Kerch’s “fuel oil mine”
Consequences of the Nov. 11 tragedy still a threat to UkraineSIMFEROPOL — The Crimean government is concerned about the 55,000 tons of fuel oil mixed with sand and algae in the seaport of Kerch, which were collected following the shipwreck of Russian tankers in the Strait of Kerch on Nov. 11, 2007. Eduard Hryvkovsky, the deputy head of the Council of Ministers of the Autonomous Republic of the Crimea, raised this issue with the head of the Council of Ministers at a recent government meeting. He said that “55,000 tons of oil remain in Kerch, and there is still no coordinated resolution on further actions. Despites its promises to bring the oil to its territory, Russia has so far refused to honor them, and we have nowhere to utilize this mass of oil.” With air temperatures rising to 20 degrees, the thousands of tons of oil are starting to liquate and spread throughout the port. When the oil enters the water, marine life — fish and birds — will be at risk again.

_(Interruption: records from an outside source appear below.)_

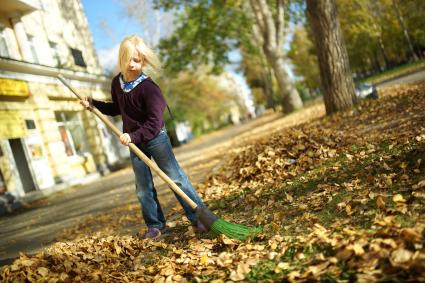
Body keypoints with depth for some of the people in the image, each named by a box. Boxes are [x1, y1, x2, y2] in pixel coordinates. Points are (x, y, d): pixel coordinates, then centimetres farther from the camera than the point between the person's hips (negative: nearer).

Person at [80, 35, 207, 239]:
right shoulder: (117, 83, 1)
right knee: (143, 188, 8)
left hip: (156, 138, -6)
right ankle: (156, 225, 20)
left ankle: (198, 218, 4)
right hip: (134, 142, 6)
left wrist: (133, 136, -34)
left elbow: (154, 122, -25)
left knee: (176, 178, -3)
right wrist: (94, 104, 10)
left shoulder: (148, 87, -20)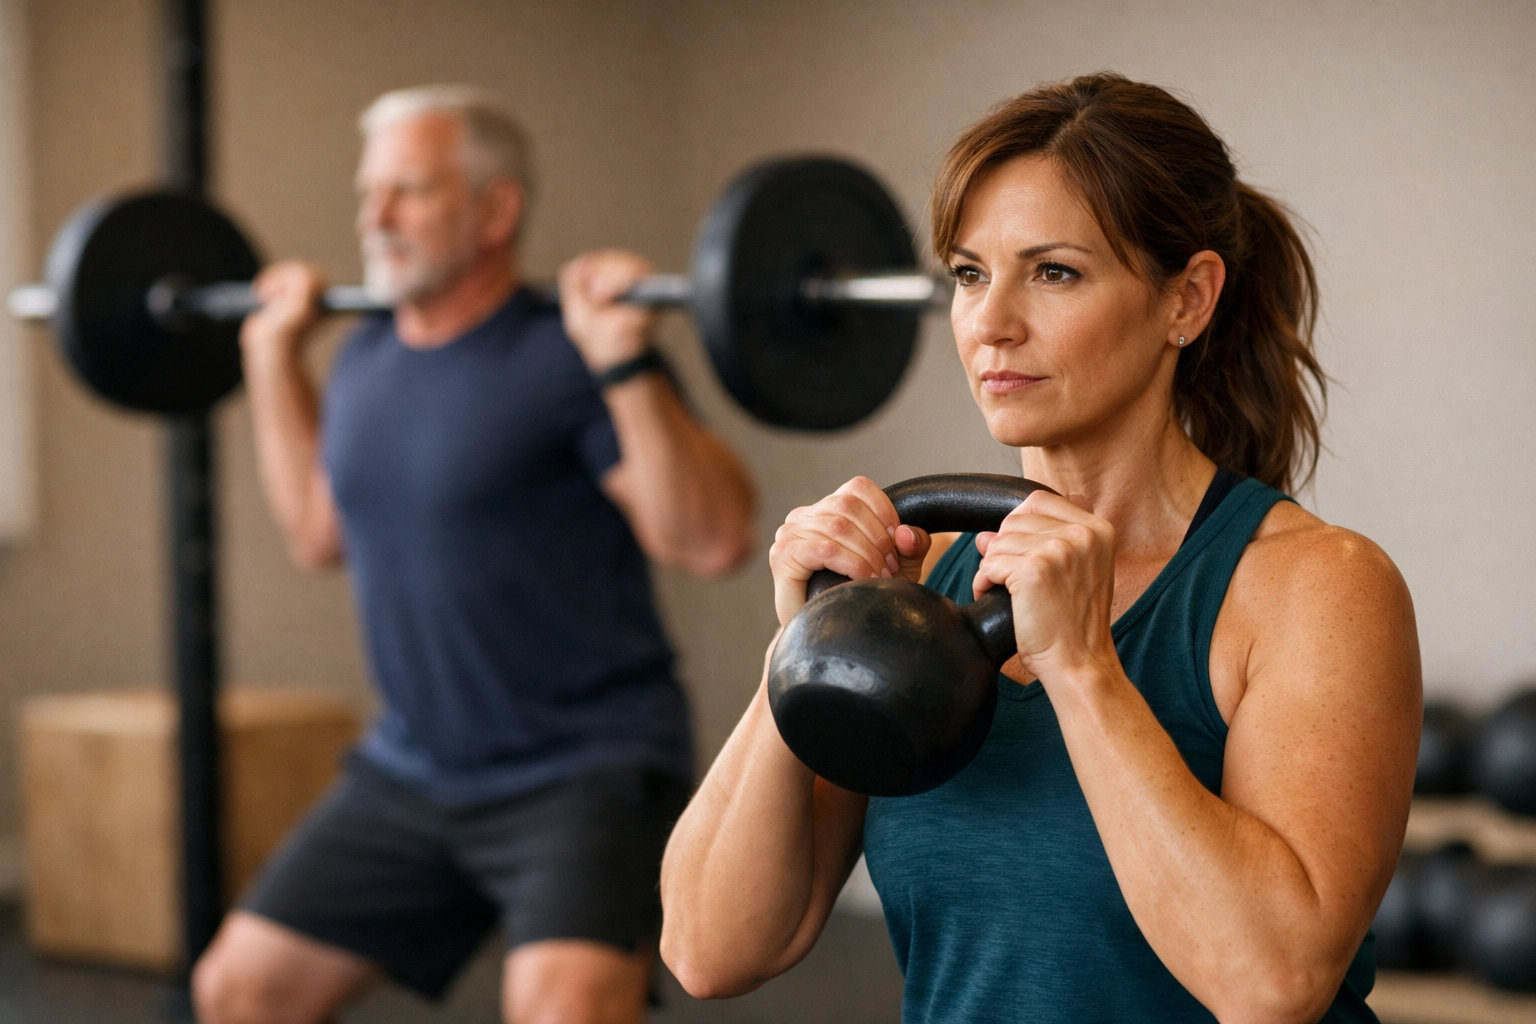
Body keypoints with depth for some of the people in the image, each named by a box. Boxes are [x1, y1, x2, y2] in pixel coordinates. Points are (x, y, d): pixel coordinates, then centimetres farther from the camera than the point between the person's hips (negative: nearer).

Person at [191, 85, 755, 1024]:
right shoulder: (368, 362, 7)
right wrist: (274, 355, 20)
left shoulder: (563, 360, -16)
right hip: (414, 771, 8)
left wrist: (626, 364, -33)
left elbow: (712, 540, -24)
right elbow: (320, 532, 22)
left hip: (589, 770, -8)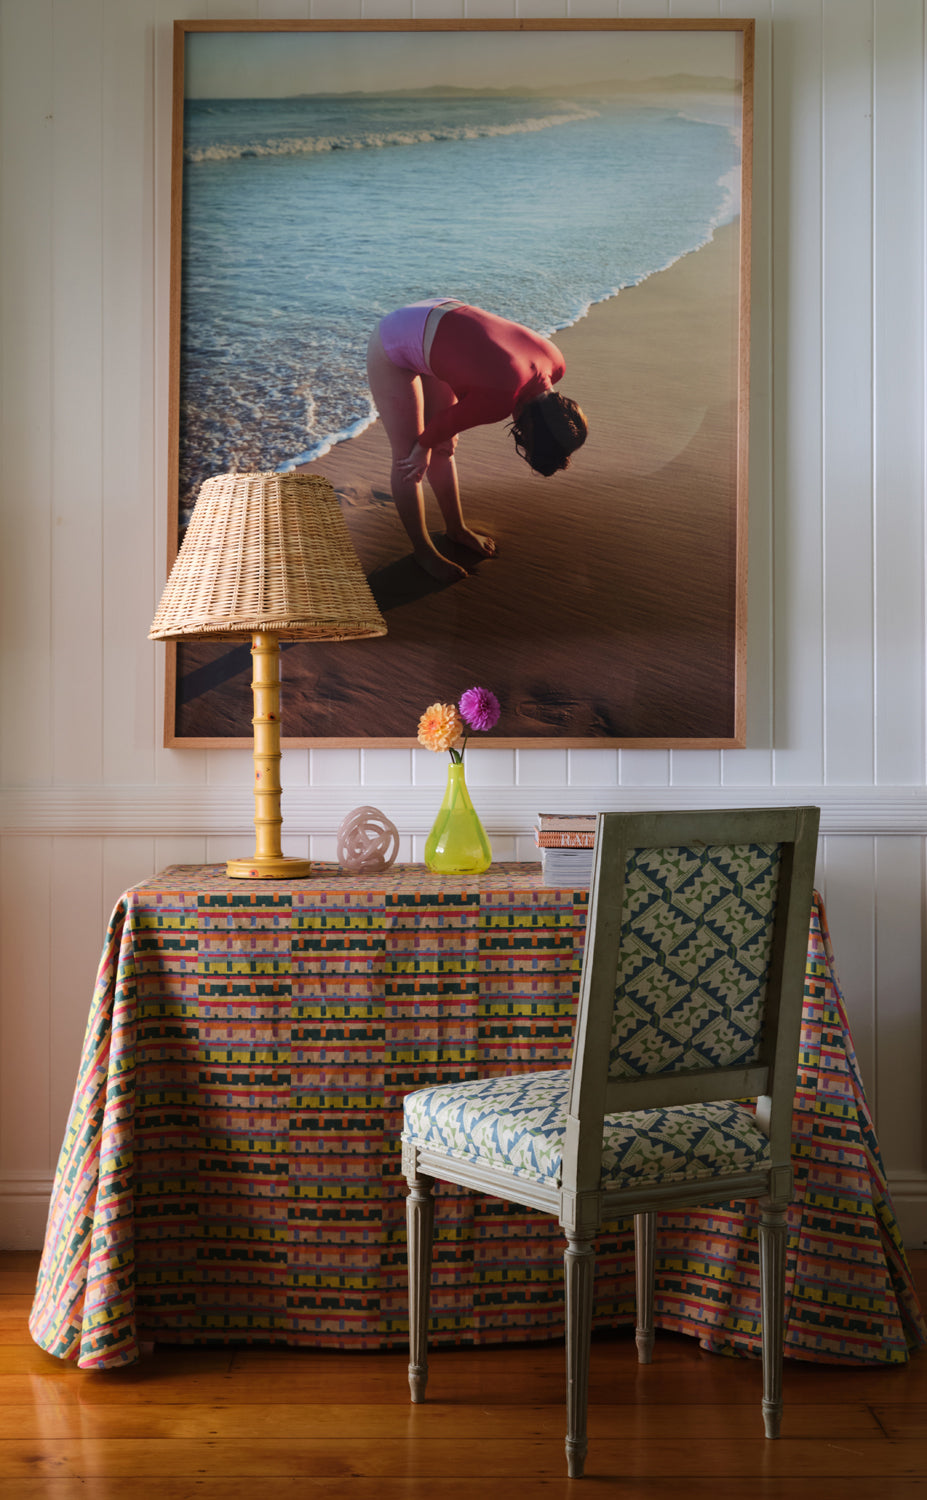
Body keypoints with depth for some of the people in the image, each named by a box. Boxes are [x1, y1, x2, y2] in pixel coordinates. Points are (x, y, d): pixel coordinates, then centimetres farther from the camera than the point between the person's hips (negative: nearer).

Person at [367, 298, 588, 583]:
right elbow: (450, 421, -17)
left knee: (444, 449, 16)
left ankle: (456, 528, 35)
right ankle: (422, 550, 17)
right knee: (408, 457, 0)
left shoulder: (554, 364, -12)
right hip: (392, 351, -7)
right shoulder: (498, 400, -36)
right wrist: (423, 448, 2)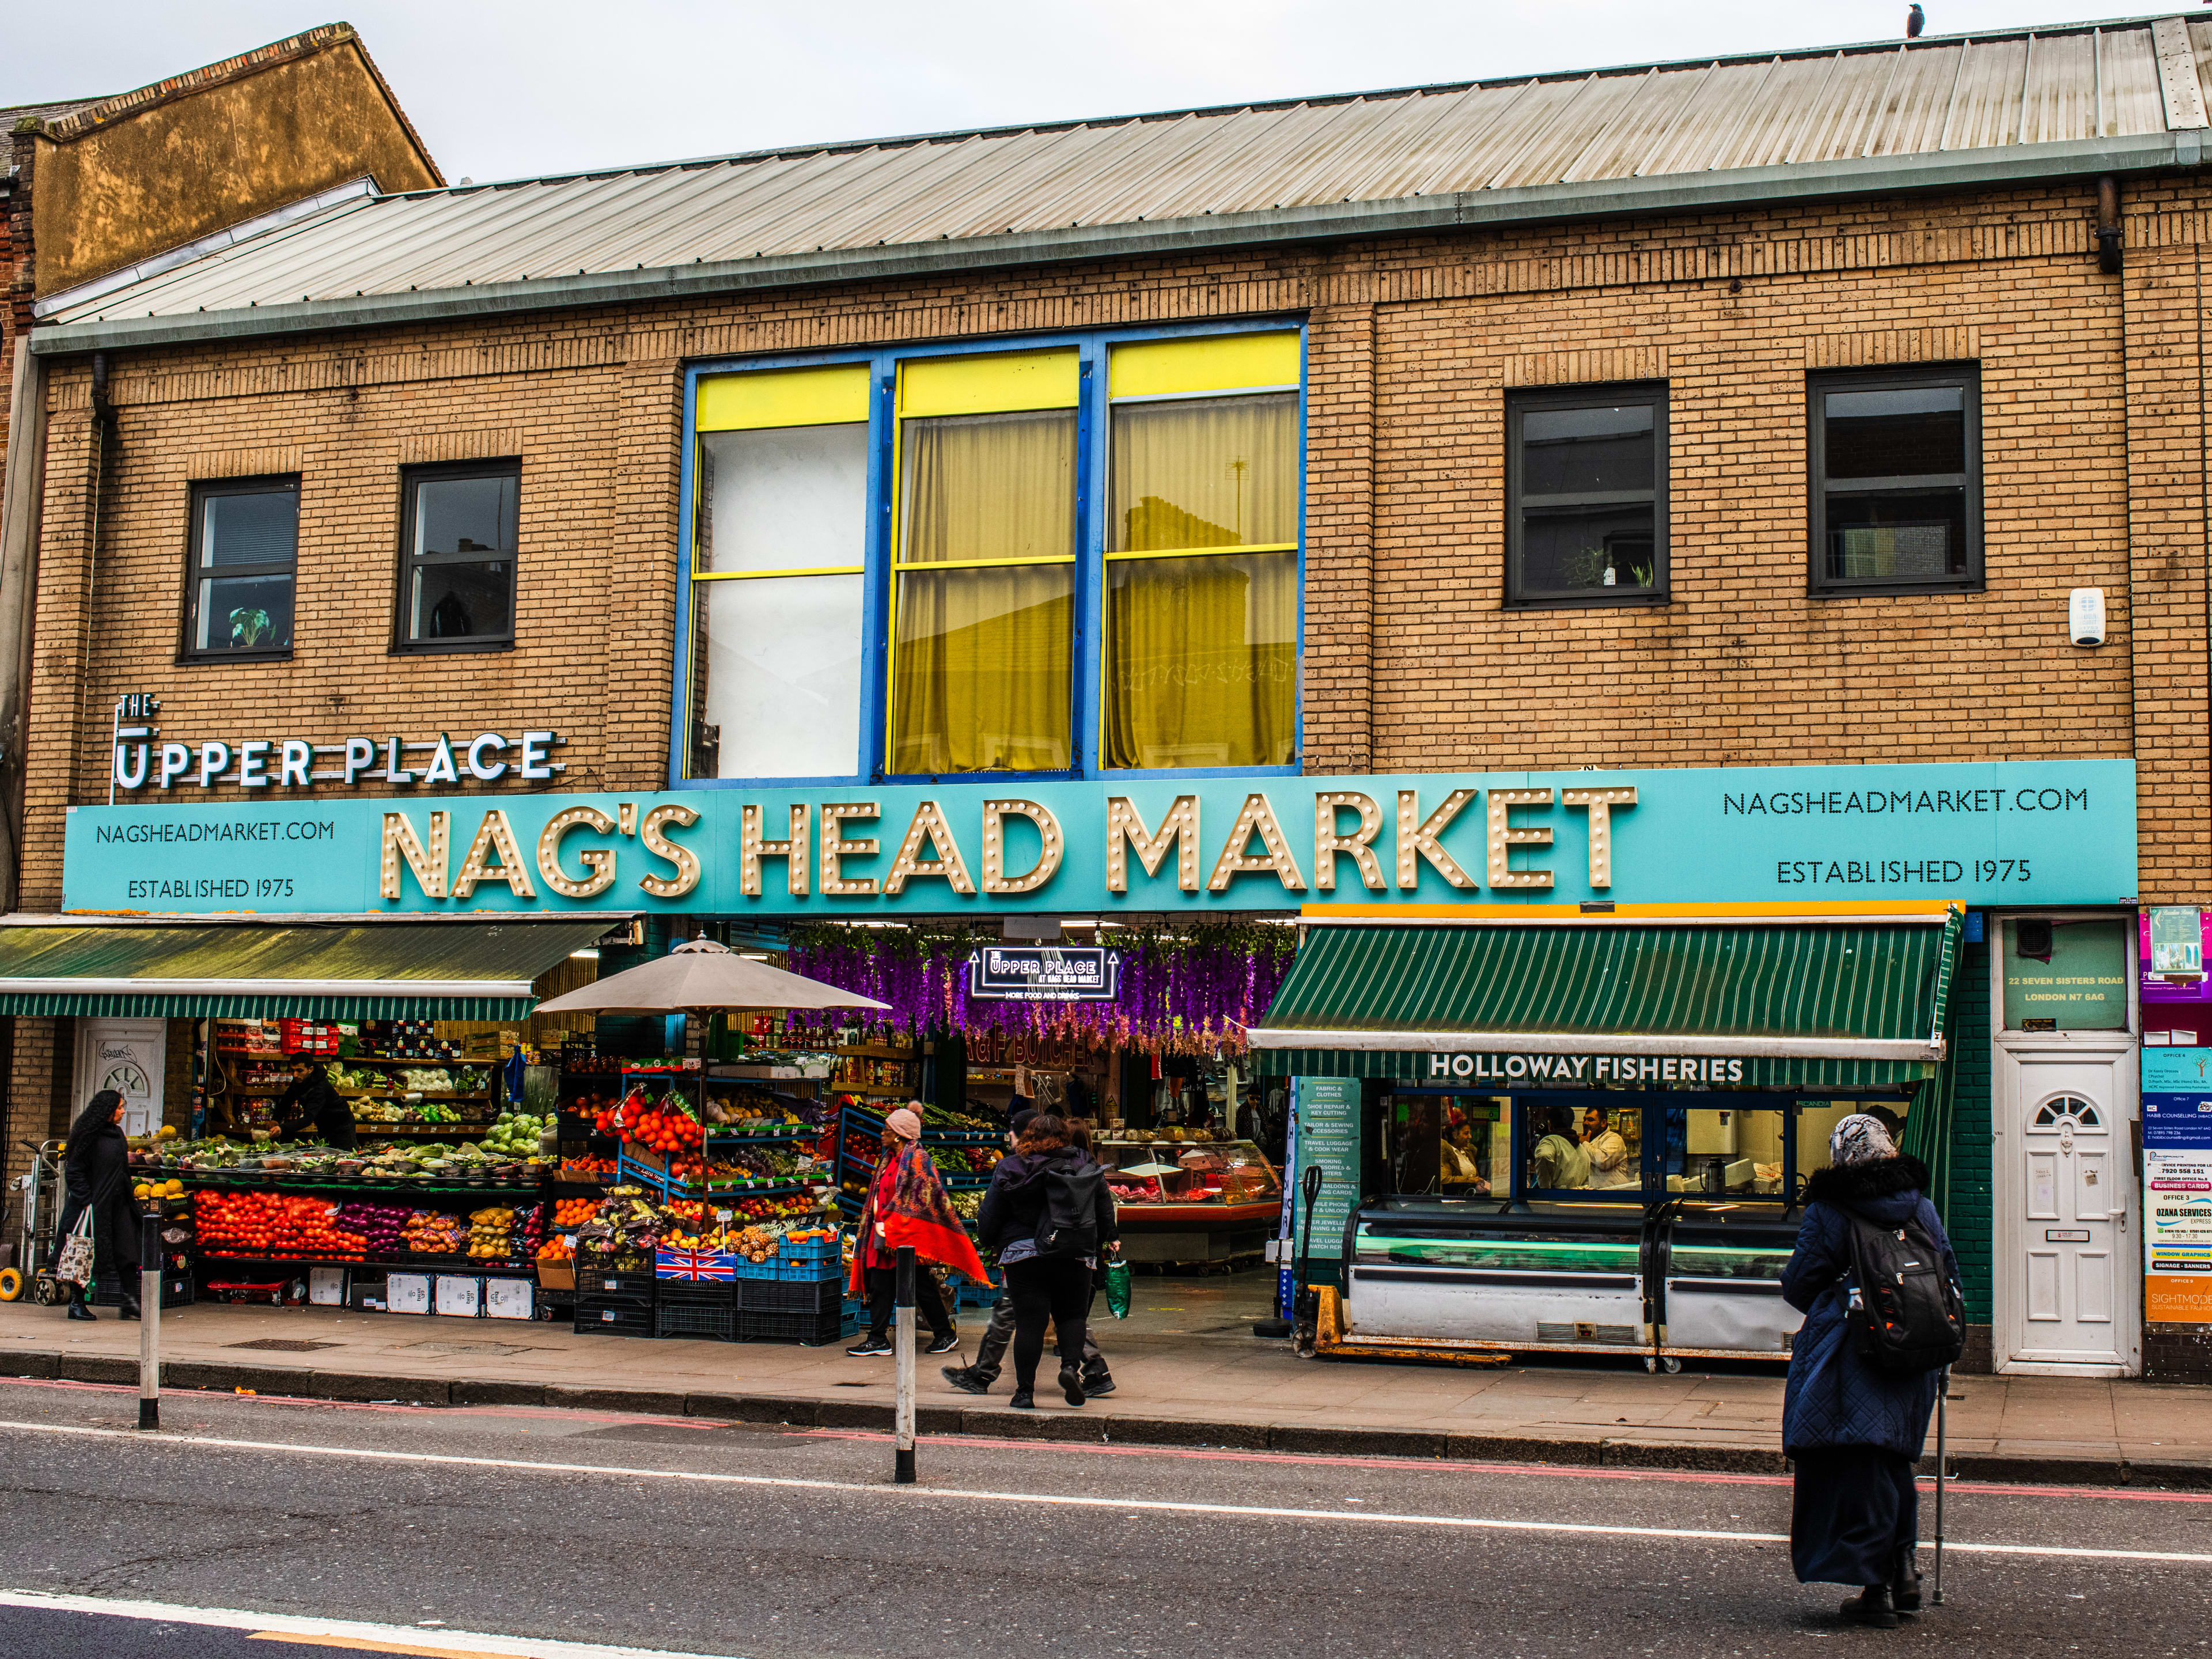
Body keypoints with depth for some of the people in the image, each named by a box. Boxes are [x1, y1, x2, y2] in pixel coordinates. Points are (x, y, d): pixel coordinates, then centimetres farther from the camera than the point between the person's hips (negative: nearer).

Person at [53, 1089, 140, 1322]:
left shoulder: (117, 1133, 13)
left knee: (126, 1254, -1)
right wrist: (86, 1201, -17)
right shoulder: (89, 1137, -11)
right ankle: (77, 1302, 11)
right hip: (95, 1205, -7)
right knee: (89, 1255, 0)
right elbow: (74, 1172, -12)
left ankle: (130, 1300, 0)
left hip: (118, 1203, 7)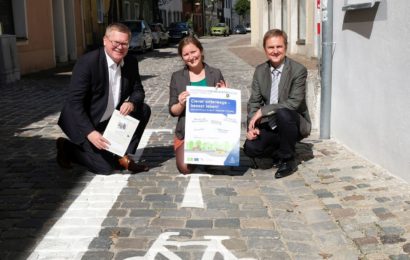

Previous issues of The Day (nos. 210 and 211 of Dec. 1 and 4, 2007) featured materials from the roundtable “How Should Ukraine Resist the ‘Storm’?” during which the Kerch disaster was discussed at our editorial office. The Day’s experts made recommendations on reconstructing the country’s ecological system. However, neither the transport nor the environmental protection ministry has followed up on them. Thus, Ukraine is facing new problems.
“We are insisting that the problem be considered on the inter-state level and resolved in a friendly way, but we, the residents of the Crimea, can do little about this. The only thing is that we cannot wait for the weather to get warmer because this will put the Crimean territories and bodies of water at risk,” said Viktor Plakyda, the head of the Crimea’s Council of Ministers.
Resident of the village of Naberezhne have appealed to the Crimean mass media with a request to accelerate the work of collecting the oil from the village’s beaches, since volunteers are the only ones doing this so far, and local boarding houses are in no hurry to adopt any measures.
According to the results of earlier research, the damage to the Crimea caused by the gales and ensuing shipwreck on Nov. 11, 2007, has been assessed at nearly 120 million hryvnias. Meanwhile, Kyiv still has not revealed the total losses stemming from the water pollution in the Strait of Kerch. A special interdepartmental working group is supposed to come up with this figure, but it has not completed its work. The Ukrainian side has stated that in estimating the damage to the marine environment, both short-term consequences, like the death of birds, pollution by fuel oil and sulfur, and long-term consequences, which will become apparent in the next few years, must be considered. Among the latter are the loss of the recreational value of the coastal territories, irreversible changes to the marine ecological system, and impact on water resources. The final claims figure has not been announced.
In a live broadcast on one of the main television channels President Viktor Yushchenko said that he blames the owners of the vessels that sank in the Strait of Kerch for damaging Ukraine’s environment in the Black Sea region. The president also announced that he has tasked the Ministry of Foreign Affairs and Ministry of Transport and Communications with launching official negotiations with the Russian Federation in order to determine the total losses and their reimbursement. During the first session of the Ukrainian-Russian working group to eliminate the consequences of the disaster in the Azov-Black Sea basin, Ukraine’s Minister of Foreign Affairs Volodymyr Ohryzko, who was the first deputy head of Ukraine’s foreign ministry at the time of the disaster, declared that the Russian side should pay for the damages resulting from the pollution in the Strait of Kerch. According to the data of the Novorossiisk Transport Prosecutor’s Office, the damage caused by the oil spill reaches $898 million.